Editor's note: This article first appeared on Sustainable Cities Collective and is reposted with permission.
More than 270,000 pedestrians are killed in run-ins with cars and other motor vehicles each year around the world. On Brazilian roads alone, over 10,000 pedestrian lives are lost each year. This staggeringly high number reaffirms the urgent need to think about the steps to be taken to save lives on Brazil’s roads. How do we begin to implement meaningful change?
The Ministry of Cities in Brasilia answered the call for change with a creative, and effective, initiative, during the Second Annual Global Road Safety Week, established by the United Nations (UN) General Assembly, and recognized the most vulnerable demographic of daily urban transit: pedestrians.

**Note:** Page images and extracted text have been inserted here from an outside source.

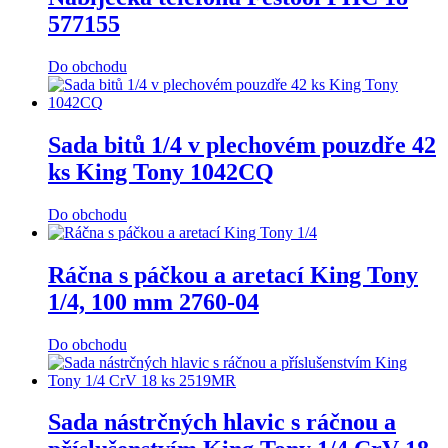
577155
Do obchodu
Sada bitů 1/4 v plechovém pouzdře 42
ks King Tony 1042CQ
Do obchodu
Ráčna s páčkou a aretací King Tony
1/4, 100 mm 2760-04
Do obchodu
Sada nástrčných hlavic s ráčnou a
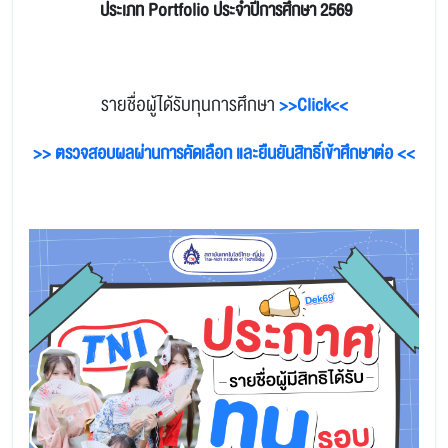
ประเภท Portfolio
ประจำปีการศึกษา 2569
รายชื่อผู้ได้รับทุนการศึกษา
>>Click<<
>> ตรวจสอบผลผ่านการคัดเลือก และยืนยันสิทธิ์เข้าศึกษาต่อ <<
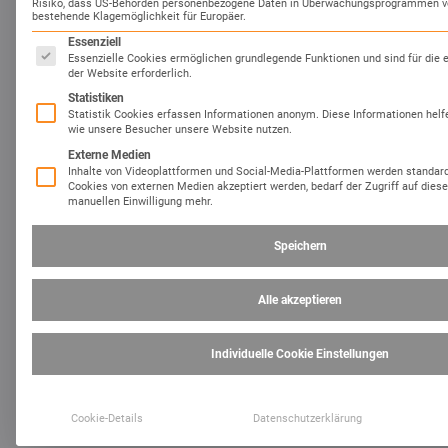
Risiko, dass US-Behörden personenbezogene Daten in Überwachungsprogrammen ve
bestehende Klagemöglichkeit für Europäer.
Es folgt eine Liste der Service-Gruppen, für die eine Einwil
Essenziell
Essenzielle Cookies ermöglichen grundlegende Funktionen und sind für die 
der Website erforderlich.
Statistiken
Statistik Cookies erfassen Informationen anonym. Diese Informationen helf
wie unsere Besucher unsere Website nutzen.
Externe Medien
Inhalte von Videoplattformen und Social-Media-Plattformen werden standar
Cookies von externen Medien akzeptiert werden, bedarf der Zugriff auf diese
manuellen Einwilligung mehr.
Speichern
Alle akzeptieren
Individuelle Cookie Einstellungen
Cookie-Details
Datenschutzerklärung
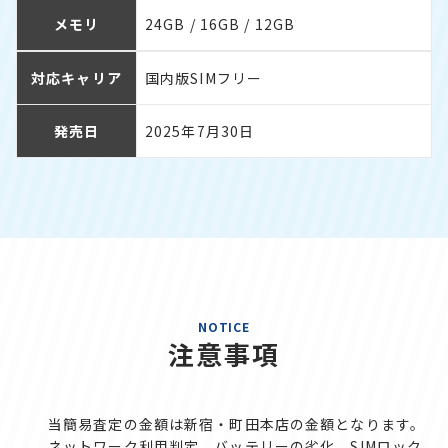
メモリ
24GB / 16GB / 12GB
対応キャリア
国内版SIMフリー
発売日
2025年7月30日
NOTICE
注意事項
当簡易査定の金額は新宿・町田本店の金額となります。
ネットワーク利用判定、バッテリーの劣化、SIMロック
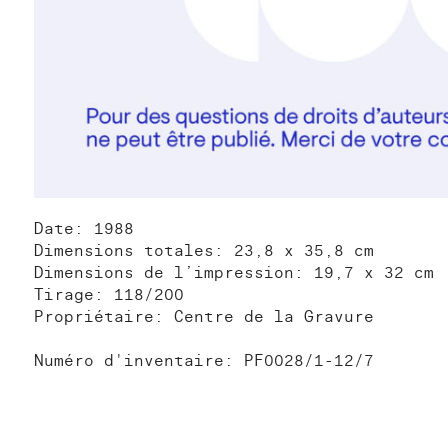
Date: 1988
Dimensions totales: 23,8 x 35,8 cm
Dimensions de l’impression: 19,7 x 32 cm
Tirage: 118/200
Propriétaire: Centre de la Gravure
Numéro d'inventaire: PF0028/1-12/7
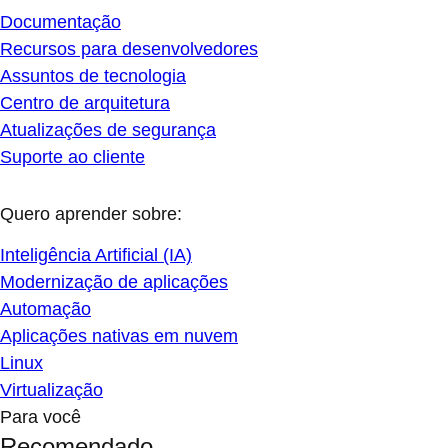
Documentação
Recursos para desenvolvedores
Assuntos de tecnologia
Centro de arquitetura
Atualizações de segurança
Suporte ao cliente
Quero aprender sobre:
Inteligência Artificial (IA)
Modernização de aplicações
Automação
Aplicações nativas em nuvem
Linux
Virtualização
Para você
Recomendado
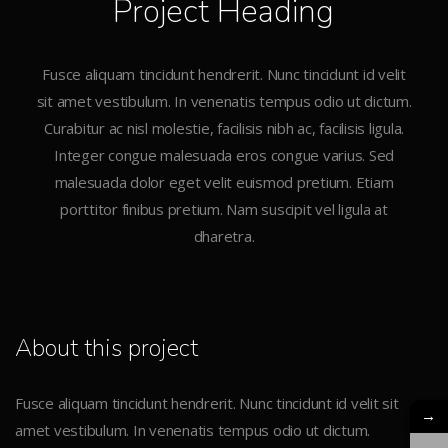
Project Heading
Fusce aliquam tincidunt hendrerit. Nunc tincidunt id velit
sit amet vestibulum. In venenatis tempus odio ut dictum.
Curabitur ac nisl molestie, facilisis nibh ac, facilisis ligula.
Integer congue malesuada eros congue varius. Sed
malesuada dolor eget velit euismod pretium. Etiam
porttitor finibus pretium. Nam suscipit vel ligula at
dharetra.
About this project
Fusce aliquam tincidunt hendrerit. Nunc tincidunt id velit sit
→
amet vestibulum. In venenatis tempus odio ut dictum.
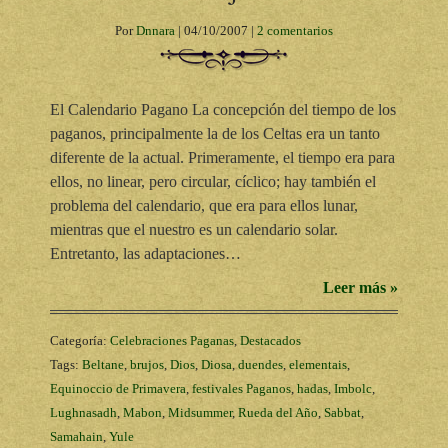
Por
Dnnara
|
04/10/2007
|
2 comentarios
El Calendario Pagano La concepción del tiempo de los
paganos, principalmente la de los Celtas era un tanto
diferente de la actual. Primeramente, el tiempo era para
ellos, no linear, pero circular, cíclico; hay también el
problema del calendario, que era para ellos lunar,
mientras que el nuestro es un calendario solar.
Entretanto, las adaptaciones…
Leer más »
Categoría:
Celebraciones Paganas
,
Destacados
Tags:
Beltane
,
brujos
,
Dios
,
Diosa
,
duendes
,
elementais
,
Equinoccio de Primavera
,
festivales Paganos
,
hadas
,
Imbolc
,
Lughnasadh
,
Mabon
,
Midsummer
,
Rueda del Año
,
Sabbat
,
Samahain
,
Yule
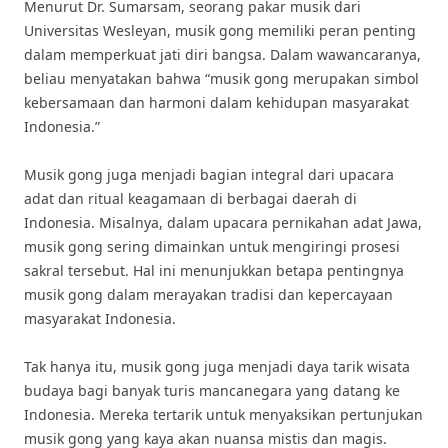
Menurut Dr. Sumarsam, seorang pakar musik dari
Universitas Wesleyan, musik gong memiliki peran penting
dalam memperkuat jati diri bangsa. Dalam wawancaranya,
beliau menyatakan bahwa “musik gong merupakan simbol
kebersamaan dan harmoni dalam kehidupan masyarakat
Indonesia.”
Musik gong juga menjadi bagian integral dari upacara
adat dan ritual keagamaan di berbagai daerah di
Indonesia. Misalnya, dalam upacara pernikahan adat Jawa,
musik gong sering dimainkan untuk mengiringi prosesi
sakral tersebut. Hal ini menunjukkan betapa pentingnya
musik gong dalam merayakan tradisi dan kepercayaan
masyarakat Indonesia.
Tak hanya itu, musik gong juga menjadi daya tarik wisata
budaya bagi banyak turis mancanegara yang datang ke
Indonesia. Mereka tertarik untuk menyaksikan pertunjukan
musik gong yang kaya akan nuansa mistis dan magis.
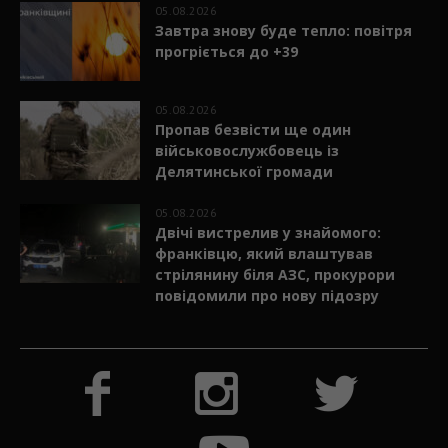
05.08.2026
Завтра знову буде тепло: повітря
прогріється до +39
05.08.2026
Пропав безвісти ще один
військовослужбовець із
Делятинської громади
05.08.2026
Двічі вистрелив у знайомого:
франківцю, який влаштував
стрілянину біля АЗС, прокурори
повідомили про нову підозру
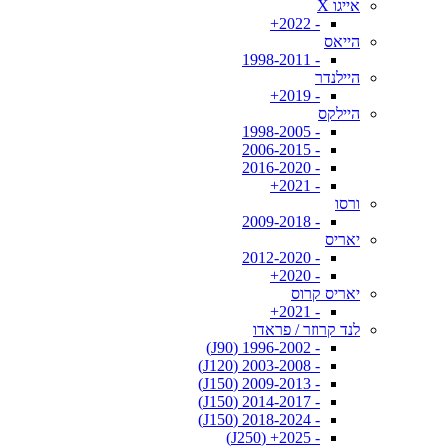
אייגו X
- 2022+
הייאס
- 1998-2011
היילנדר
- 2019+
היילקס
- 1998-2005
- 2006-2015
- 2016-2020
- 2021+
ורסו
- 2009-2018
יאריס
- 2012-2020
- 2020+
יאריס קרוס
- 2021+
לנד קרוזר / פראדו
- 1996-2002 (J90)
- 2003-2008 (J120)
- 2009-2013 (J150)
- 2014-2017 (J150)
- 2018-2024 (J150)
- 2025+ (J250)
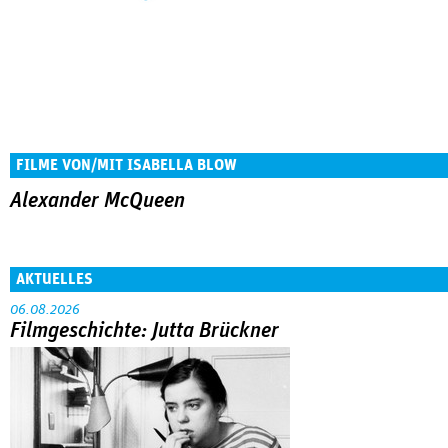
FILME VON/MIT ISABELLA BLOW
Alexander McQueen
AKTUELLES
06.08.2026
Filmgeschichte: Jutta Brückner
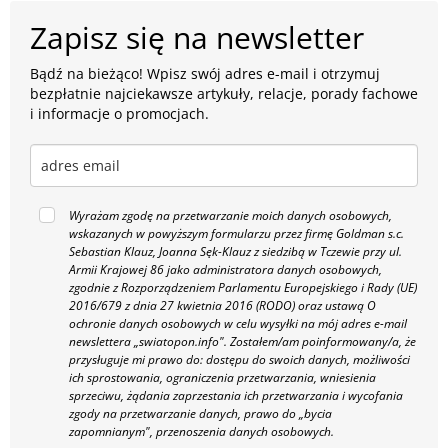
Zapisz się na newsletter
Bądź na bieżąco! Wpisz swój adres e-mail i otrzymuj
bezpłatnie najciekawsze artykuły, relacje, porady fachowe
i informacje o promocjach.
Wyrażam zgodę na przetwarzanie moich danych osobowych,
wskazanych w powyższym formularzu przez firmę Goldman s.c.
Sebastian Klauz, Joanna Sęk-Klauz z siedzibą w Tczewie przy ul.
Armii Krajowej 86 jako administratora danych osobowych,
zgodnie z Rozporządzeniem Parlamentu Europejskiego i Rady (UE)
2016/679 z dnia 27 kwietnia 2016 (RODO) oraz ustawą O
ochronie danych osobowych w celu wysyłki na mój adres e-mail
newslettera „swiatopon.info".
Zostałem/am poinformowany/a, że
przysługuje mi prawo do: dostępu do swoich danych, możliwości
ich sprostowania, ograniczenia przetwarzania, wniesienia
sprzeciwu, żądania zaprzestania ich przetwarzania i wycofania
zgody na przetwarzanie danych, prawo do „bycia
zapomnianym", przenoszenia danych osobowych.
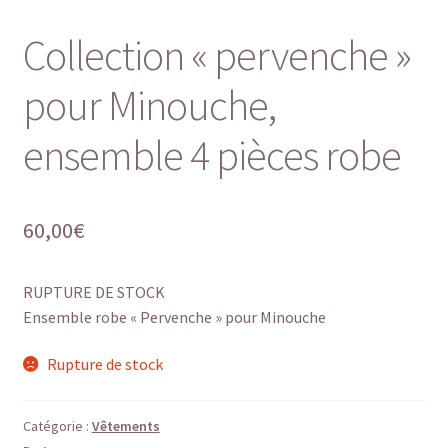
Collection « pervenche »
pour Minouche,
ensemble 4 pièces robe
60,00
€
RUPTURE DE STOCK
Ensemble robe « Pervenche » pour Minouche
Rupture de stock
Catégorie :
Vêtements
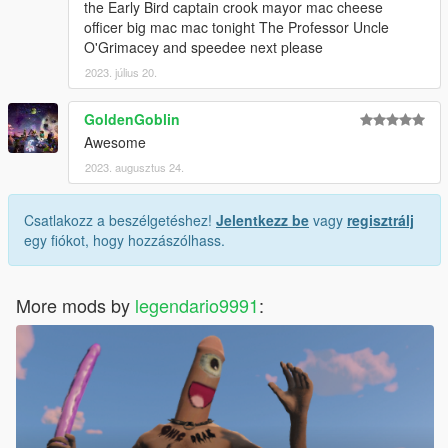
the Early Bird captain crook mayor mac cheese
officer big mac mac tonight The Professor Uncle
O'Grimacey and speedee next please
2023. július 20.
GoldenGoblin
Awesome
2023. augusztus 24.
Csatlakozz a beszélgetéshez!
Jelentkezz be
vagy
regisztrálj
egy fiókot, hogy hozzászólhass.
More mods by
legendario9991
:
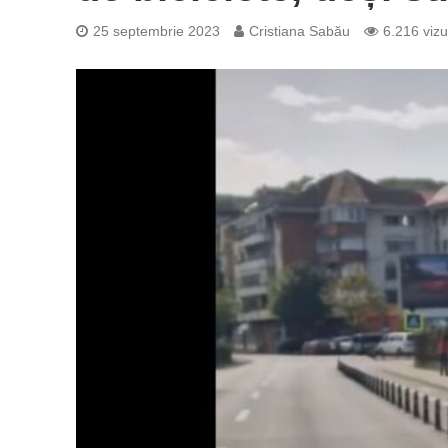
25 septembrie 2023
Cristiana Sabău
6.216 vizu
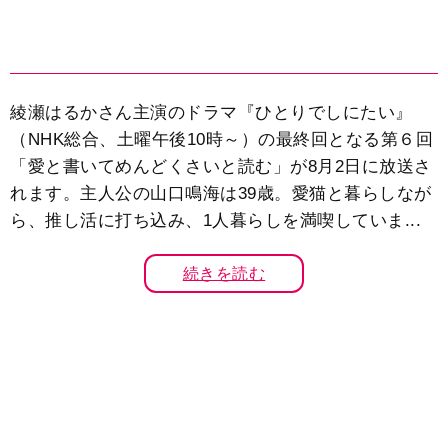
綾瀬はるかさん主演のドラマ『ひとりでしにたい』
（NHK総合、土曜午後10時～）の最終回となる第６回
「愛と書いてめんどくさいと読む」が8月2日に放送さ
れます。主人公の山口鳴海は39歳。愛猫と暮らしなが
ら、推し活に打ち込み、1人暮らしを満喫していま...
続きを読む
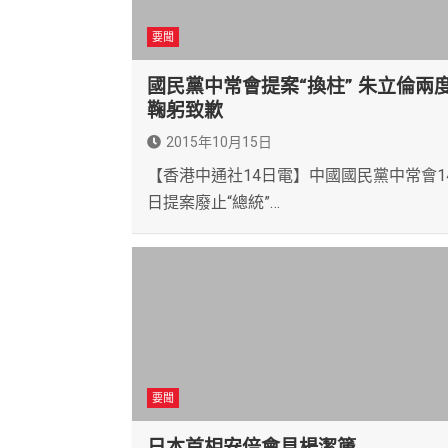
要聞
國民黨中常會提案“換柱” 朱立倫兩
鞠躬致歉
2015年10月15日
【香港中通社14日電】中國國民黨中常會1
日提案廢止“總統”…
要聞
日本首相安倍會見楊潔篪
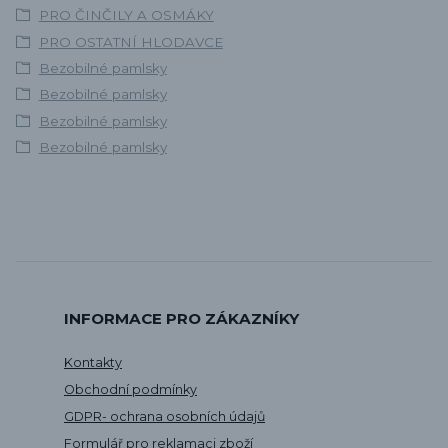
PRO ČINČILY A OSMÁKY
PRO OSTATNÍ HLODAVCE
Bezobilné pamlsky
Bezobilné pamlsky
Bezobilné pamlsky
Bezobilné pamlsky
INFORMACE PRO ZÁKAZNÍKY
Kontakty
Obchodní podmínky
GDPR- ochrana osobních údajů
Formulář pro reklamaci zboží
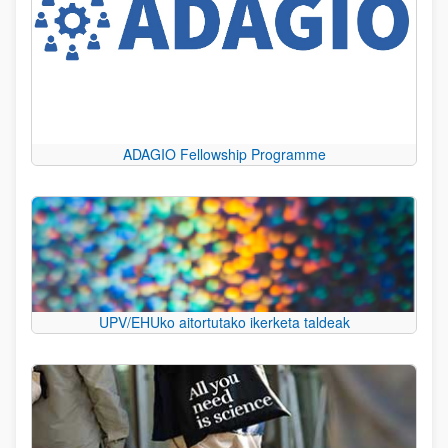
ADAGIO Fellowship Programme
UPV/EHUko aitortutako ikerketa taldeak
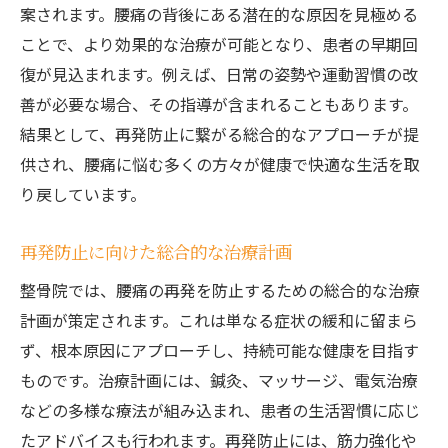
案されます。腰痛の背後にある潜在的な原因を見極める
ことで、より効果的な治療が可能となり、患者の早期回
復が見込まれます。例えば、日常の姿勢や運動習慣の改
善が必要な場合、その指導が含まれることもあります。
結果として、再発防止に繋がる総合的なアプローチが提
供され、腰痛に悩む多くの方々が健康で快適な生活を取
り戻しています。
再発防止に向けた総合的な治療計画
整骨院では、腰痛の再発を防止するための総合的な治療
計画が策定されます。これは単なる症状の緩和に留まら
ず、根本原因にアプローチし、持続可能な健康を目指す
ものです。治療計画には、鍼灸、マッサージ、電気治療
などの多様な療法が組み込まれ、患者の生活習慣に応じ
たアドバイスも行われます。再発防止には、筋力強化や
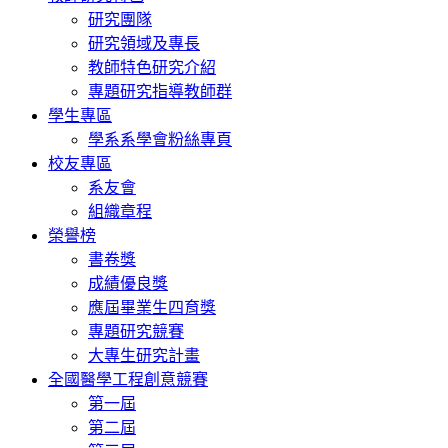
研究團隊
研究領域及專長
教師特色研究介紹
專題研究指導教師群
學生專區
學系系學會粉絲專頁
校友專區
系友會
組織章程
榮譽榜
書卷獎
成績優良獎
應屆畢業生四育獎
專題研究競賽
大專生研究計畫
全國醫學工程創意競賽
第一屆
第二屆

In a campaign entitled, “His Majesty, the Pedestrian,” volunteers wearing a crown, or dressed as royalty escorted pedestrians crossing busy intersections in Brasilia. The concept of the initiative was simple: “Respect for pedestrians must be at the caliber of royalty — after all, we are all pedestrians.” “Long live the pedestrian!” was their rallying cry.
Though the initiative was humorously theatrical in delivery, its underlying purpose was serious, and the action did not go unnoticed by drivers; it generated overwhelmingly positive reception from road users and bystanders.
It makes one wonder — what if pedestrians were treated like royalty the entire year?